Now Elaine went to her ladies-in-waiting and she asked them had they ever in their lives heard the name Guinevere, and they all said surely it was the name of King Arthur’s queen.

“Indeed it is,” said the fair Elaine, “but is it the name of anyone else as well?”

But they none of them had heard of anybody else with that name in all the world, and they all believed it unique unto that noted queen (which it was, unlike Elaine, the name of this princess and also the dead maid of Astolat and the third half-sister of King Arthur, who was a good woman and did keep to her wifely duties and was never heard from in an ill way).

Therefore Princess Elaine returned to the sick knight, and to him she asked, “And what of Guinevere?”

And Sir Launcelot, who was not yet awake and in his right mind, said, “Alas! She is loved criminally by Launcelot.”

And Elaine was therefore the first noble person to know of this illegal love (though it was well known to the base).
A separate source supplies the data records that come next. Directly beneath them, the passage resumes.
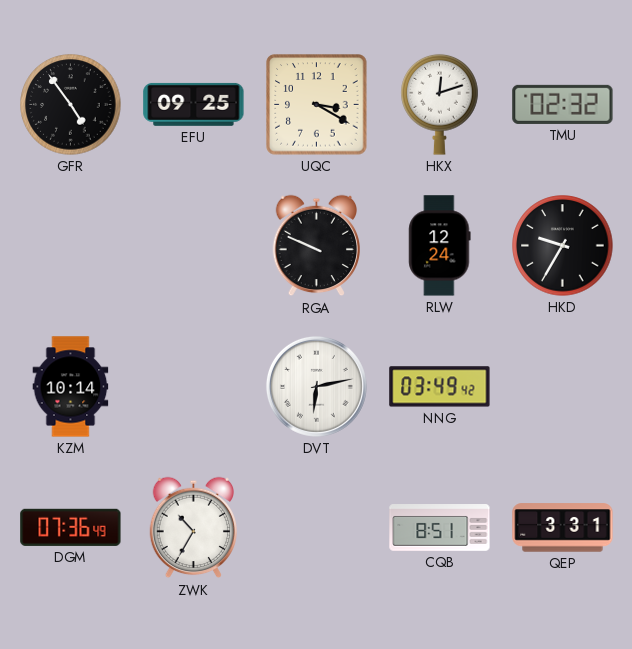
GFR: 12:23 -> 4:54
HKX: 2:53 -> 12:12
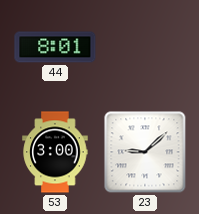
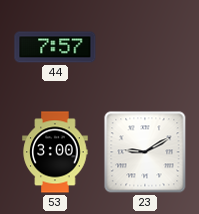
44: 8:01 -> 7:57
23: 9:08 -> 9:10
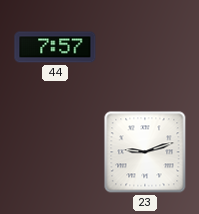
53: 3:00 -> none
23: 9:10 -> 9:12
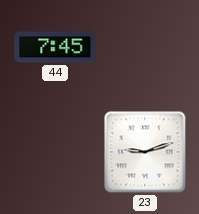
44: 7:57 -> 7:45
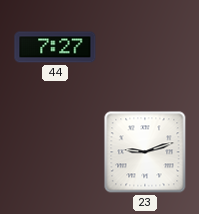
44: 7:45 -> 7:27
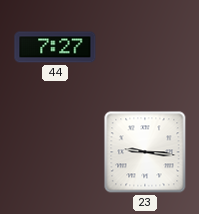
23: 9:12 -> 9:16
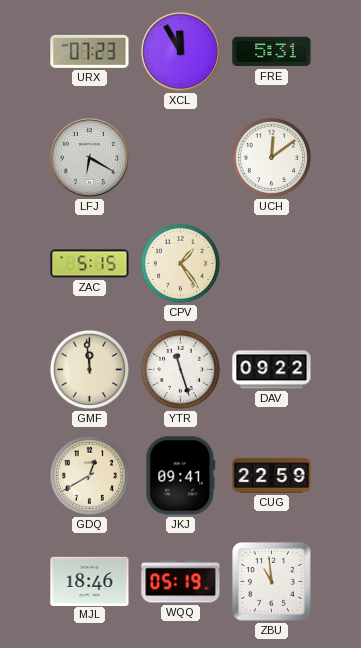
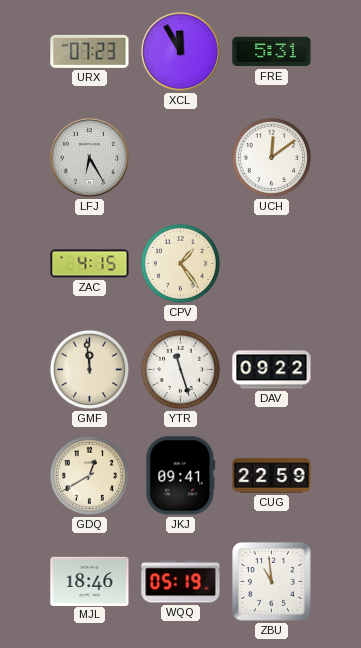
LFJ: 6:20 -> 6:25
ZAC: 5:15 -> 4:15
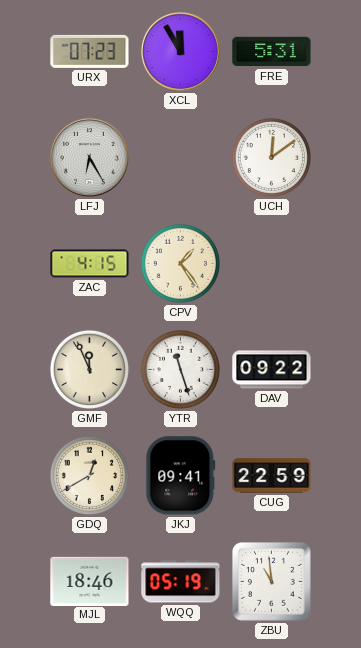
GMF: 11:59 -> 11:56
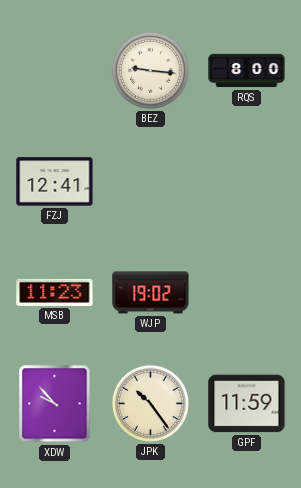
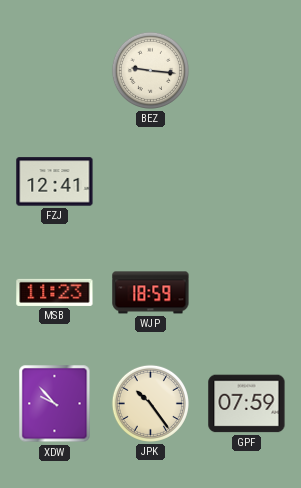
RQS: 8:00 -> none
WJP: 19:02 -> 18:59
GPF: 11:59 -> 07:59
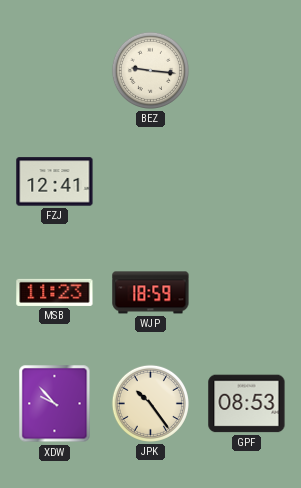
GPF: 07:59 -> 08:53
But at this time she still did not know who this knight might be, for it was possible that he was a man so shocked by knowing of the love between Guinevere and Launcelot that he spake of it in his sleep-of-illness, for he looked to be a knight of the most austere virtue and when he spake the name of the queen he did not do so in tenderness.

And when he finally came to full consciousness in the succeeding days Sir Launcelot did not tell to Princess Elaine his true name, for he was full of shame when he learned of how he had been found and brought to the castle, and he called himself Sansloy. And when he talked with Elaine it was of piety. And therefore she did not believe that he was Sir Launcelot, and she did not wish to believe it, for she wanted his love for herself.
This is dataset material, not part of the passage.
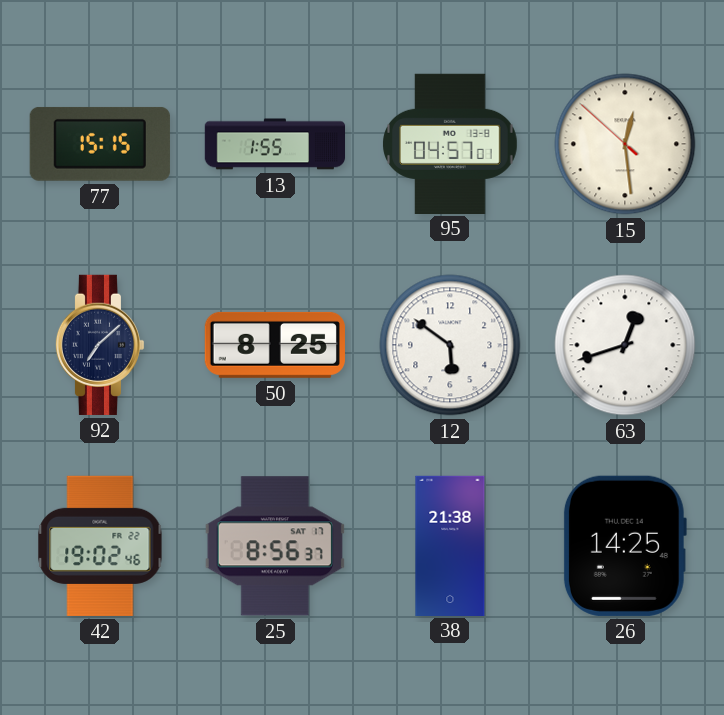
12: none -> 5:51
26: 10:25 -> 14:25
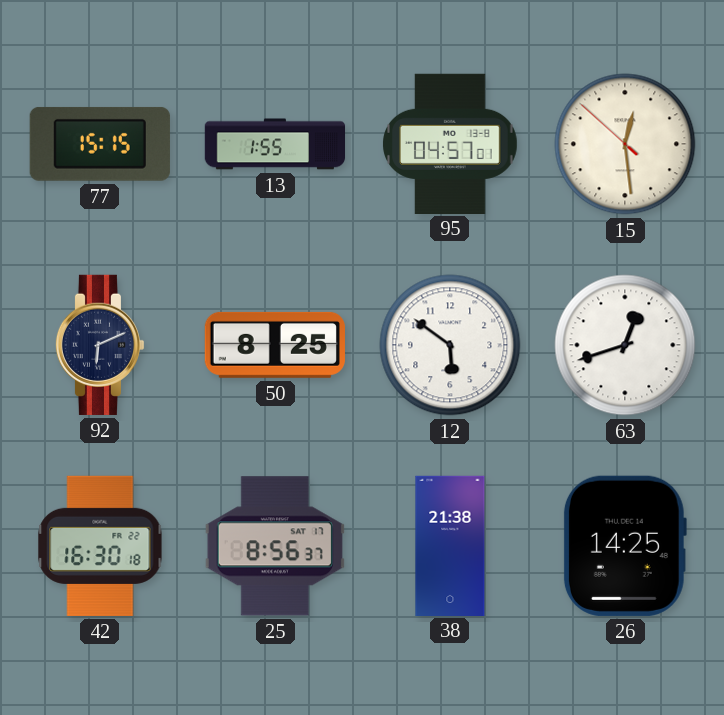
92: 7:08 -> 6:11
42: 19:02 -> 16:30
But it was again as it had been with the maid of Astolat (and as it would have been with any other woman named Elaine or indeed anyone else except Guinevere), for Launcelot had no interest in her as a woman, whilst her love for him grew ever stronger. And he returned her look of adoration with but distant kindliness, and she had the feeling that if she replaced herself at his bedside with any of her ladies-in-waiting Sir Launcelot would not have noticed the change.

And when at length he was fully cured he asked to see King Pelles, to thank him for his hospitality, and Elaine took him to the room where the king used a bed as his throne, for he had been maimed for many years and never could walk.

“Royal Pelles,” said Sir Launcelot to this maimed king, “I thank you for the care I have been given at your castle. Obviously you are a king of great worship.”

“Well,” said King Pelles from his bed, “as decent folk we offer succor to any man of virtue in distress, but never have I seen such a fine-looking knight as thee! Methinks thou art of King Arthur’s Round Table. And what is thy name?”

“Sansloy,” said Sir Launcelot.

“And dost have a question for me, Sir Sansloy?” asked King Pelles, and shifting his position slightly on the bed he did wince painfully, for his old wound had never healed.

“I do, Majesty,” said Launcelot. “I would know the names of the maids who attended me, so that I might reward them when my circumstances have improved. At the moment I have nought, having even lost mine armor and my weapons, and the clothes I wear were given me here.”

Now King Pelles did look unhappy for a moment. “Alas!” said he, “’tis not the question that would cure me, I fear. But thine is easy enough to answer: these maids which to thee in thy delirium have seemed many, are in truth but one, and she is my daughter the princess Elaine.”

Now it can be imagined how disappointed was Elaine to hear that this knight had never distinguished her as being unique, when she loved him with all her heart. But this Elaine was of quite another character than the poor maid of Astolat (perhaps because she was a princess), and she determined to make her mark upon Sir Sansloy, though as yet she did not know how.